WORK INSTRUCTIONS: Retype every line of each item below word for word, omitting the pictures.
*** PROVIDED MATERIAL ***
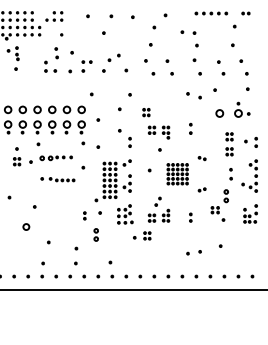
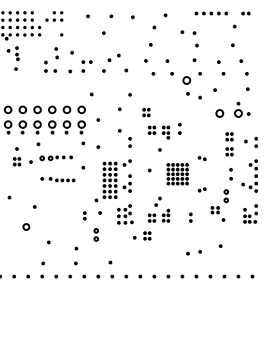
circle at (186, 80): none -> present
part at (190, 128) position: (190, 128) -> (179, 128)
line at (133, 289): present -> none
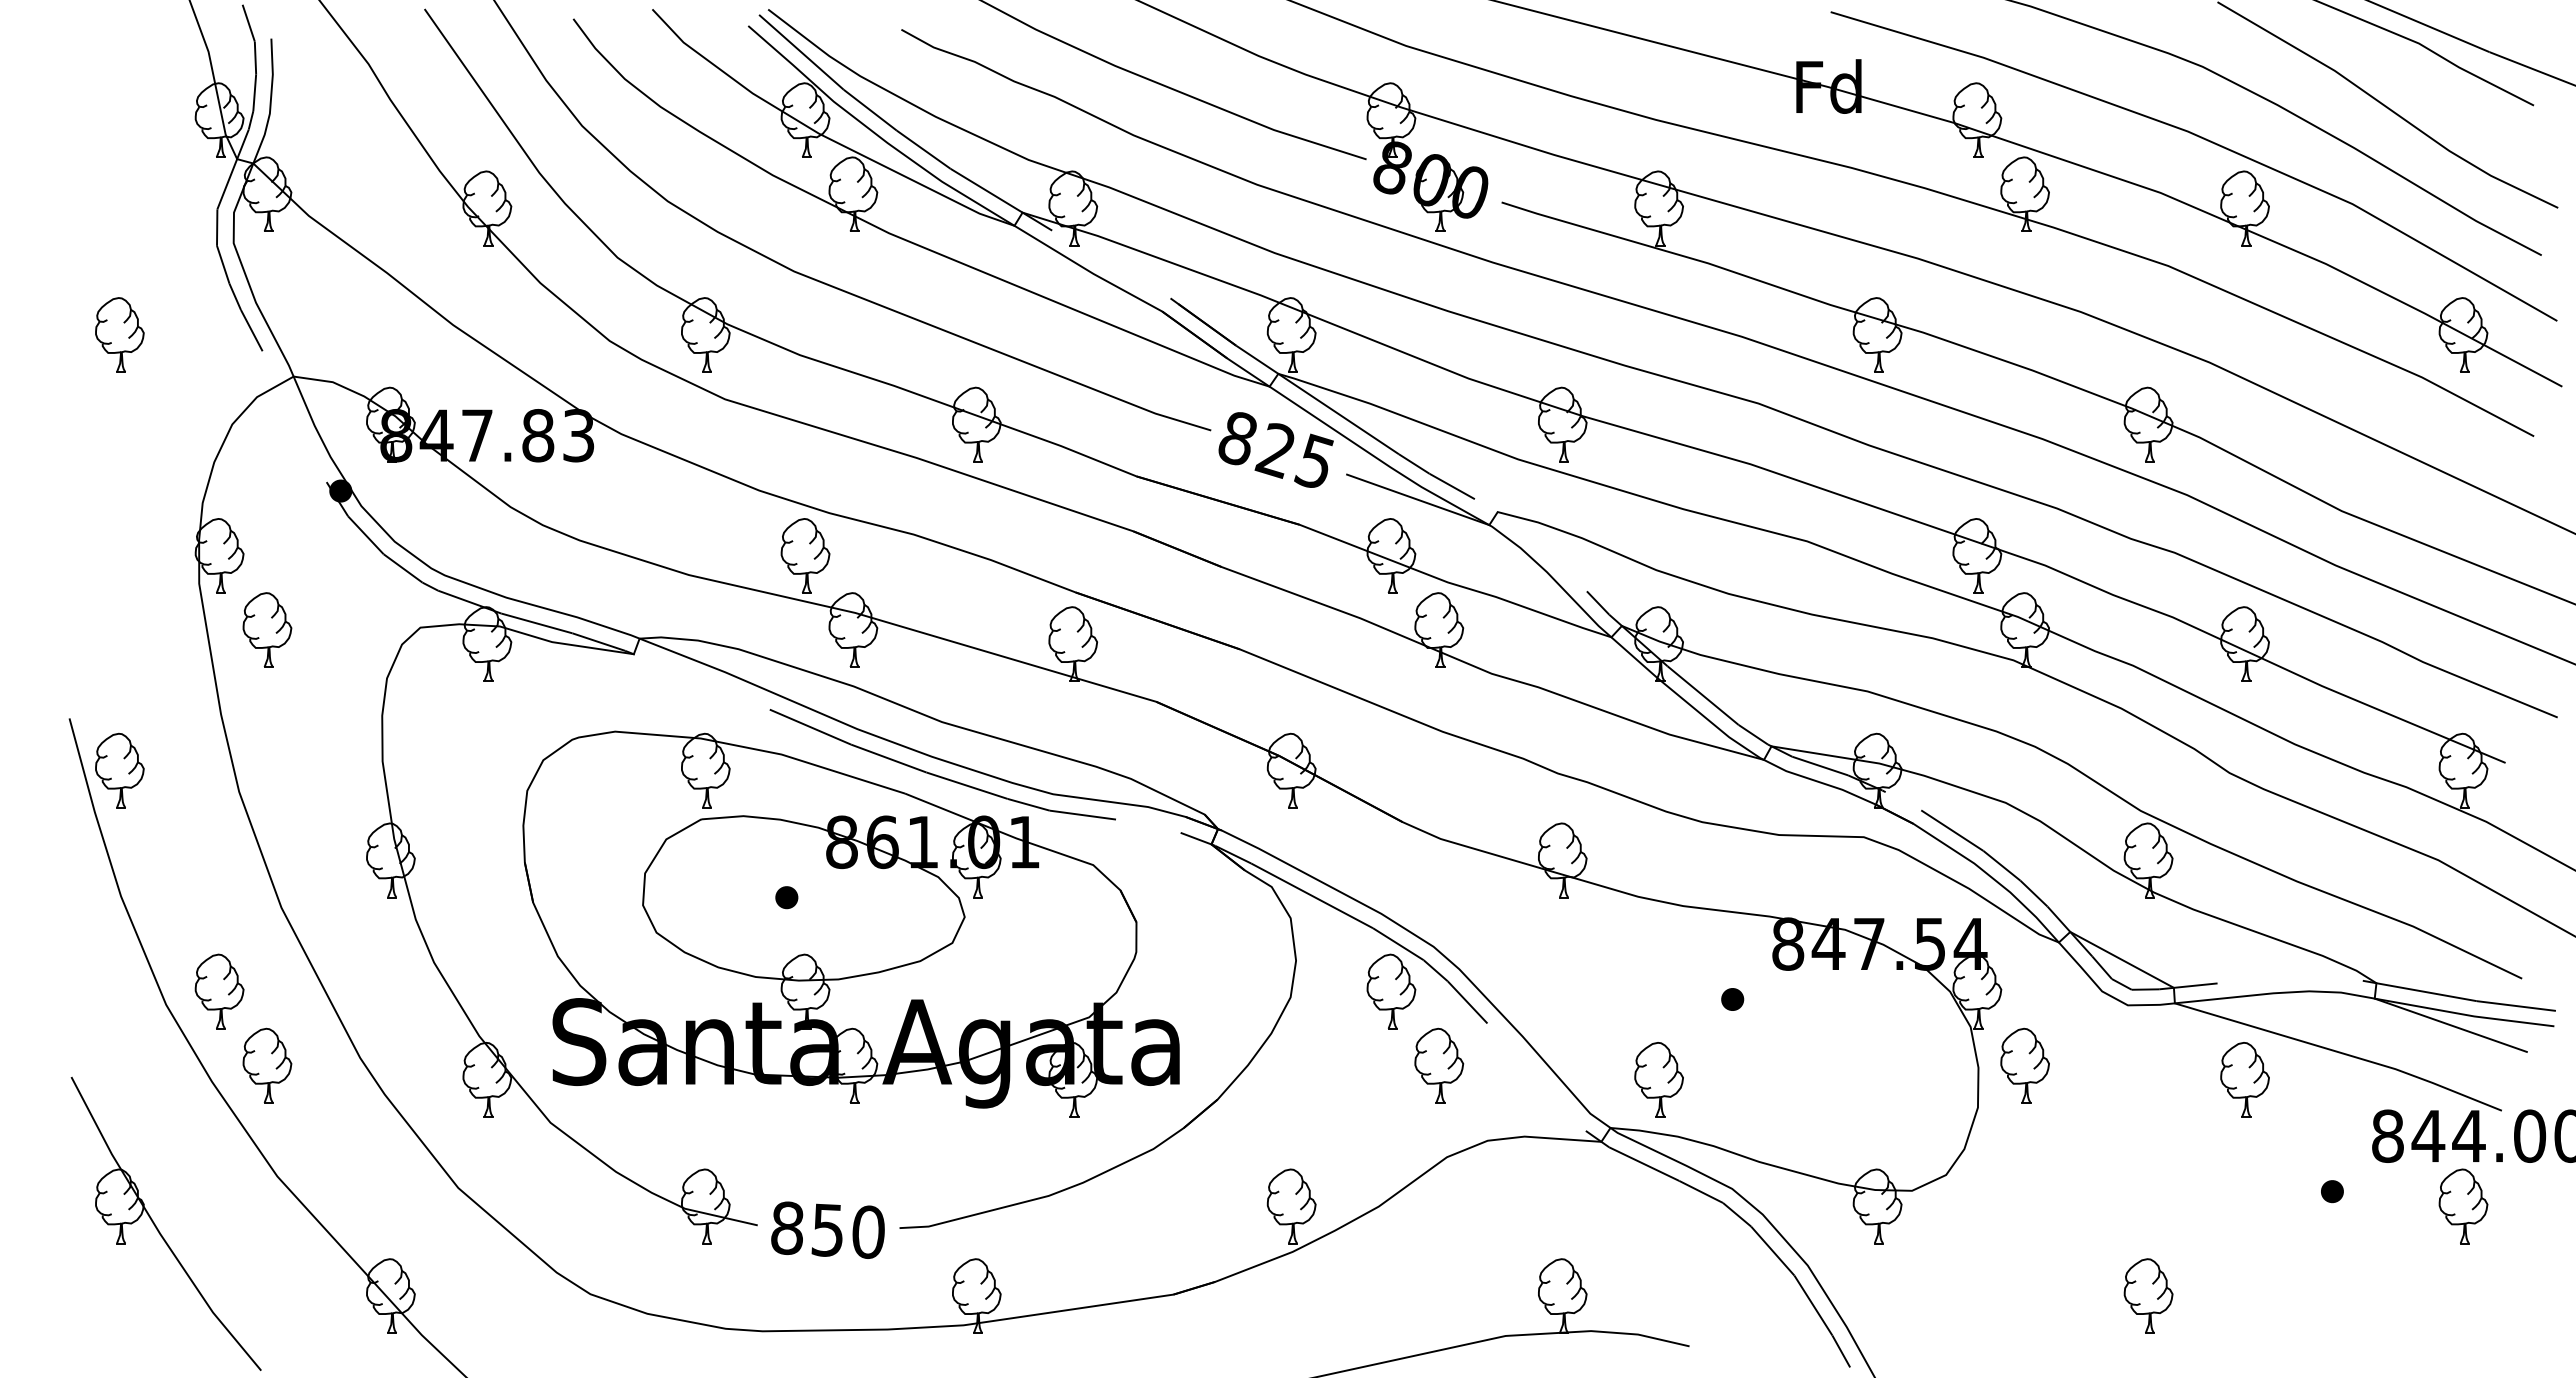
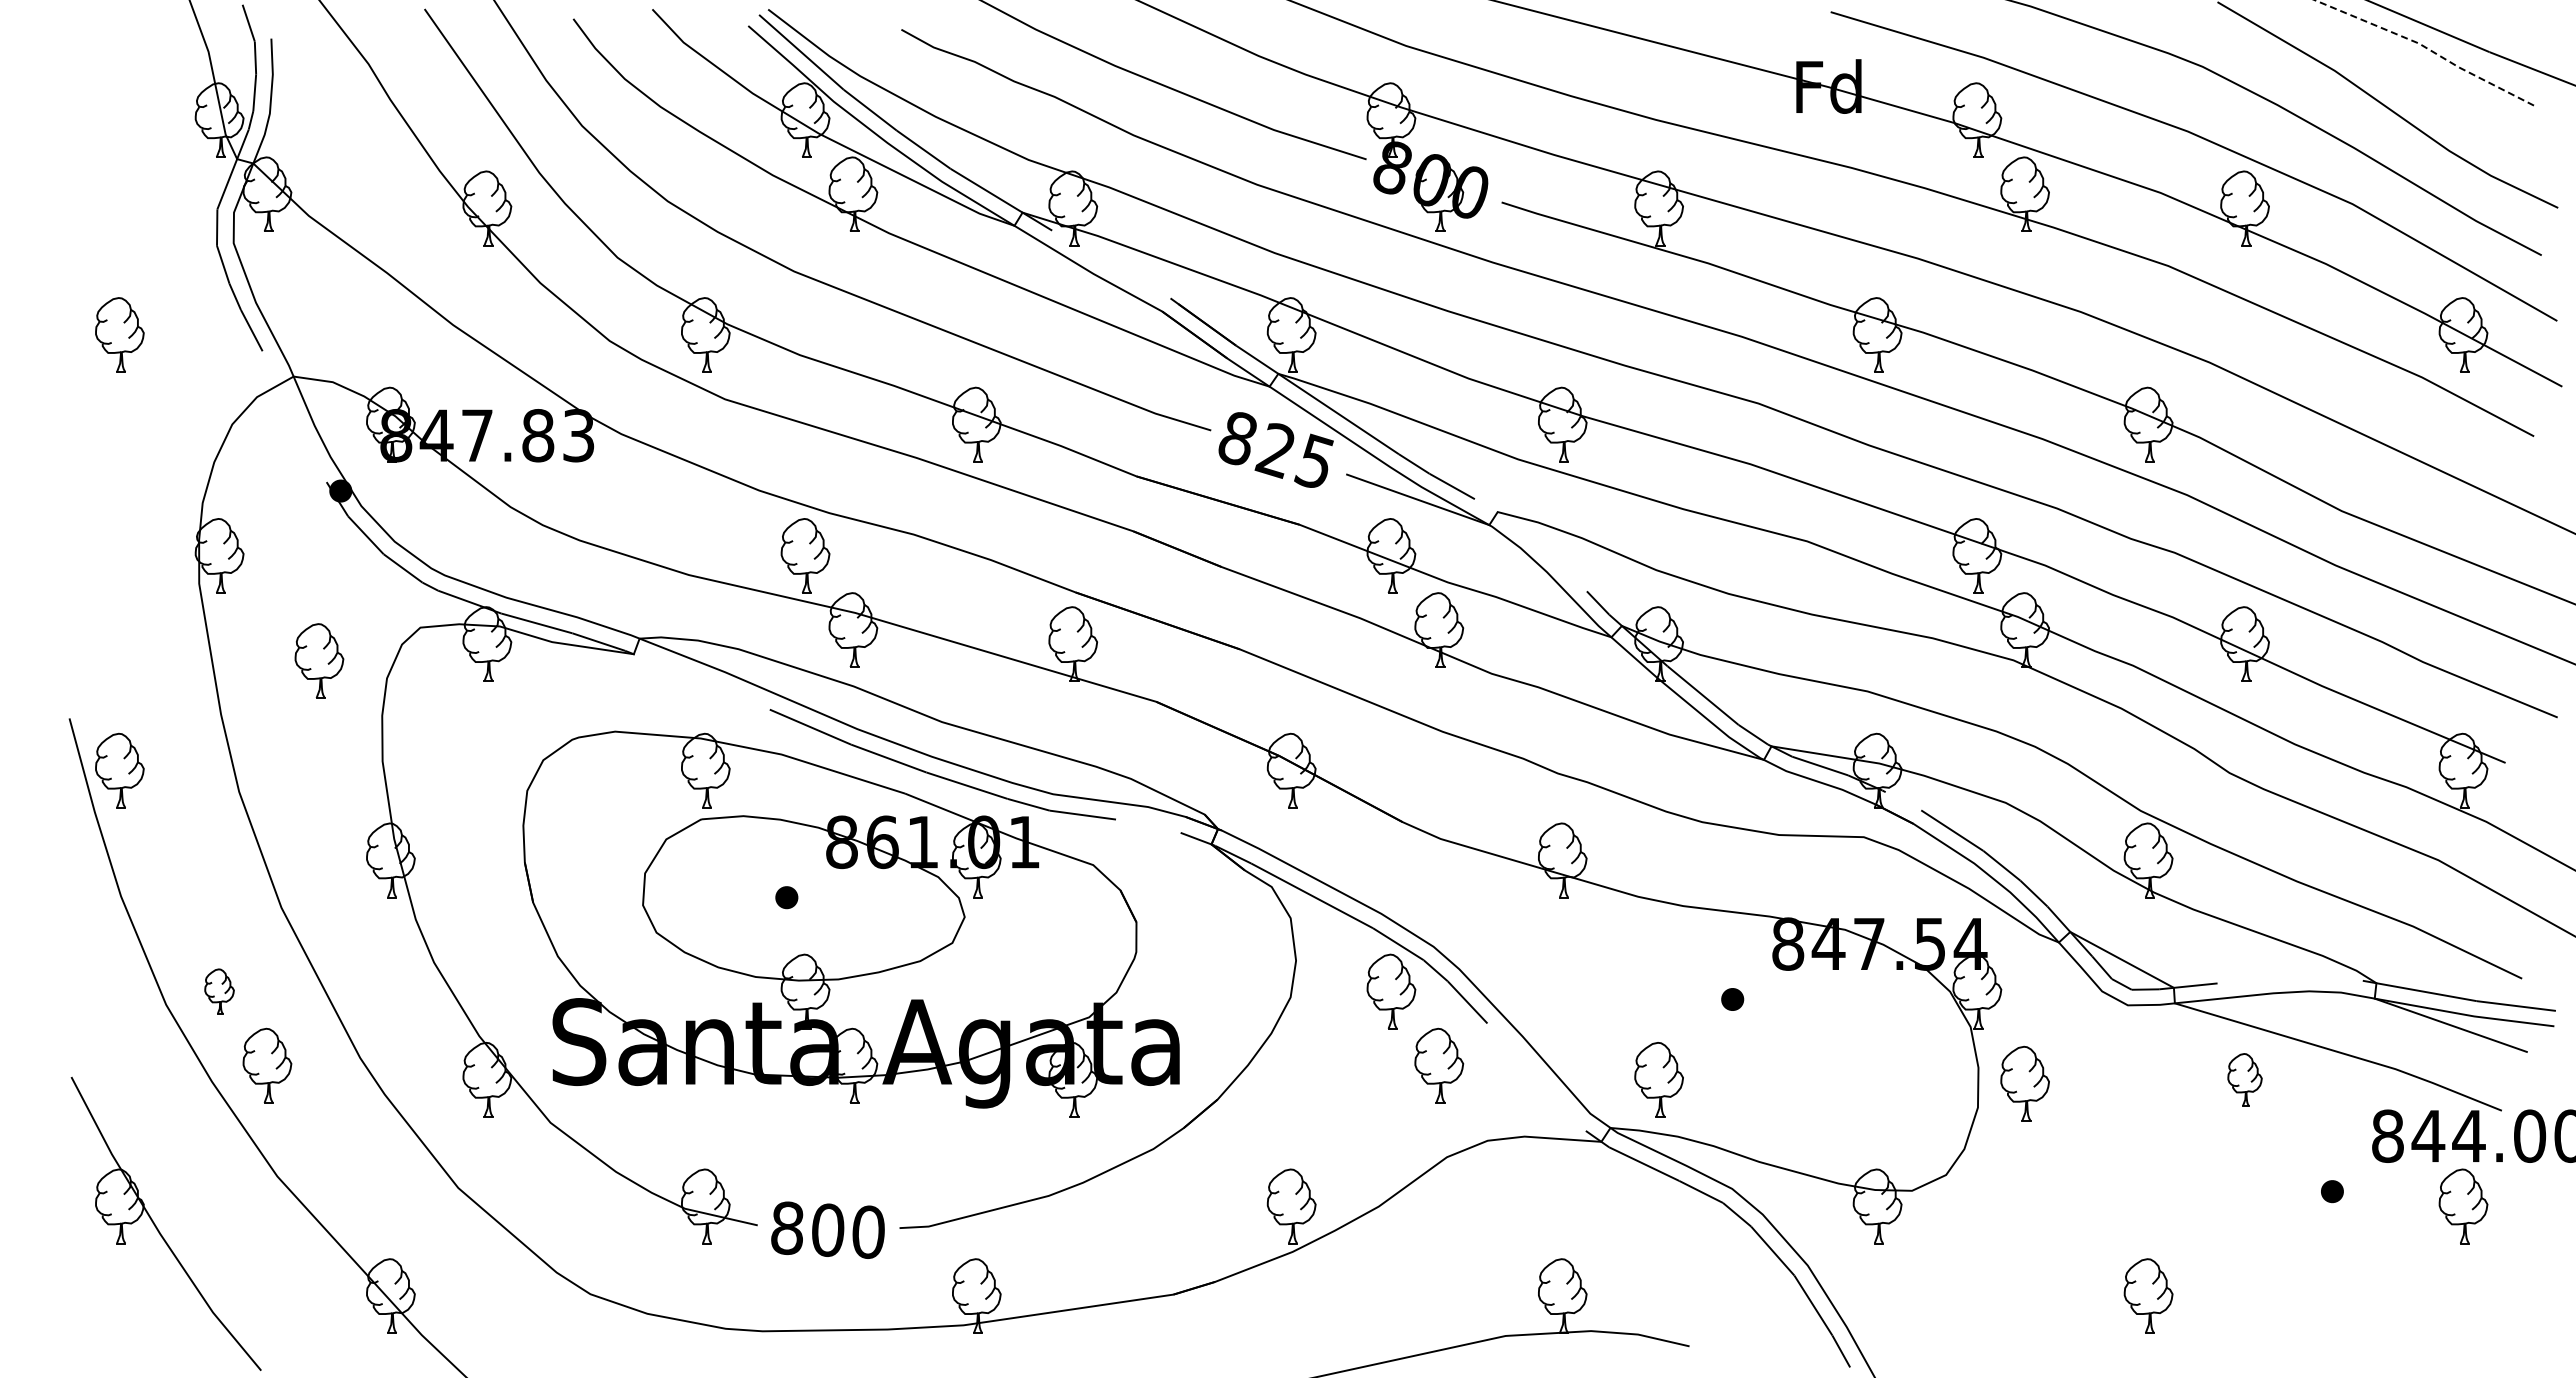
line at (2425, 47): solid -> dashed
part at (267, 629) position: (267, 629) -> (319, 660)
part at (219, 991) size: 51x77 px -> 31x47 px
part at (2024, 1065) position: (2024, 1065) -> (2024, 1083)
part at (2244, 1079) size: 50x76 px -> 36x54 px
text at (827, 1229): 850 -> 800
***
CORRECT RESULT:
circle at (186, 80): none -> present
part at (190, 128) position: (190, 128) -> (179, 128)
line at (133, 289): present -> none
line at (2425, 47): solid -> dashed
part at (267, 629) position: (267, 629) -> (319, 660)
part at (219, 991) size: 51x77 px -> 31x47 px
part at (2024, 1065) position: (2024, 1065) -> (2024, 1083)
part at (2244, 1079) size: 50x76 px -> 36x54 px
text at (827, 1229): 850 -> 800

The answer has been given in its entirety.